Synthetic fuel can help remove CO2 from the atmosphere, apart from already being carbon neutral.
Published On Jul 11, 2022 09:00:00 AM
Pretty much everything is on the table when it comes to how cars will be powered in the not too distant future.
Although batteries may be the favourites for now, interest in carbon-neutral synthetic fuels has been revived in the past year or two, with Porsche being one of its leading cheerleaders.
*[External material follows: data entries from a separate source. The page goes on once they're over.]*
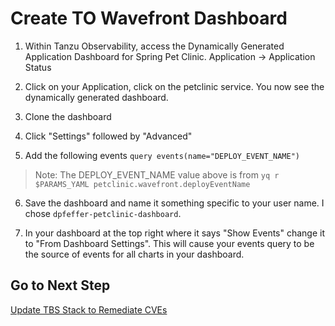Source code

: # Create TO Wavefront Dashboard

1. Within Tanzu Observability, access the Dynamically Generated Application Dashboard for Spring Pet Clinic.  Application -> Application Status

2. Click on your Application, click on the petclinic service.  You now see the dynamically generated dashboard.

3. Clone the dashboard

4. Click "Settings" followed by "Advanced"

5. Add the following events `query events(name="DEPLOY_EVENT_NAME")`

>Note: The DEPLOY_EVENT_NAME value above is from `yq r $PARAMS_YAML petclinic.wavefront.deployEventName`

6. Save the dashboard and name it something specific to your user name.  I chose `dpfeffer-petclinic-dashboard`.

7. In your dashboard at the top right where it says "Show Events" change it to "From Dashboard Settings". This will cause your events query to be the source of events for all charts in your dashboard.

## Go to Next Step

[Update TBS Stack to Remediate CVEs](10-tbs-stack-update.md)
Some synthetic fuel processes have the potential to kill two birds with one stone – producing carbon-neutral fuels and removing CO2 from the atmosphere at the same time.
One of those is the production of methanol created by triggering a chemical reaction between sustainably produced hydrogen and CO2 in the atmosphere using a process called Direct Air Capture (DAC).
Canadian company Carbon Engineering has been doing this since 2015 and says it’s in the process of establishing plants capable of capturing one million tonnes of airborne CO2 per year, equivalent to 40 million trees.
In the UK, the University of Surrey has been awarded £2,50,000 (around Rs 2.44 crore)by the Engineering and Physical Sciences Research Council to fund a project aimed at producing carbon-negative methanol from DAC.
Methanol has been championed on and off for many years as an alternative fuel. In the late 1990s, the Mercedes-Benz fuel cell teams (as part of Daimler Chrysler) were convinced that the fastest way to get fuel cell electric vehicles out there was not by shipping hydrogen, but methanol.
All that would be required was to fit liners to the existing underground petrol tanks of filling stations and upgrade the pumps to handle methanol, which could be delivered by road tankers like petrol and diesel. Reformers would extract hydrogen from the methanol on board the car to feed the fuel cells, and drivers would pump methanol like petrol.
The German engineers weren’t alone in thinking methanol had potential. In 2006, Nobel Prize winner George Olah wrote the book Beyond Oil and Gas: The Methanol Economy, which explained the benefits of a methanol economy, predicting the climate crisis that’s now well understood.
In 2008, visionary engineer James Turner, then head of advanced powertrain at Lotus Engineering, and his colleague Richard Pearson developed the Exige 270E Tri-Fuel prototype, based on the supercharged Exige S, capable of running on either petrol, ethanol or methanol.
The cooling effect of the alcohol increased the density of the intake air, and although carrying less energy by volume than petrol, alcohol also has a higher octane rating, so the net result was a rise in power from 243hp of the standard car to 273hp. Turner put the additional manufacturing cost of the car at the time at a measly £40 (around Rs 3,904).
Turner and Pearson estimated that a plant the size of two football pitches could deal with the CO2 output from a town with a population of 16,000.
CO2 removed from the atmosphere can also be used to make solid products like building materials that trap the carbon and remove it (called sequestration) from the atmosphere on a permanent basis.
Methanol is seriously being considered as a shipping fuel and for producing synthetic aviation fuel.
Five, the autonomous vehicle specialist based in Cambridge, has been acquired by German technology giant Bosch. Its expertise includes the development of artificial intelligence-based systems for self-driving vehicles and it’s now focusing mainly on a cloud-based development and test platform for self-driving software.
Carbon Engineering’s Air To Fuels process can turn CO2 scrubbed from the atmosphere directly into low-carbon synthetic crude oil.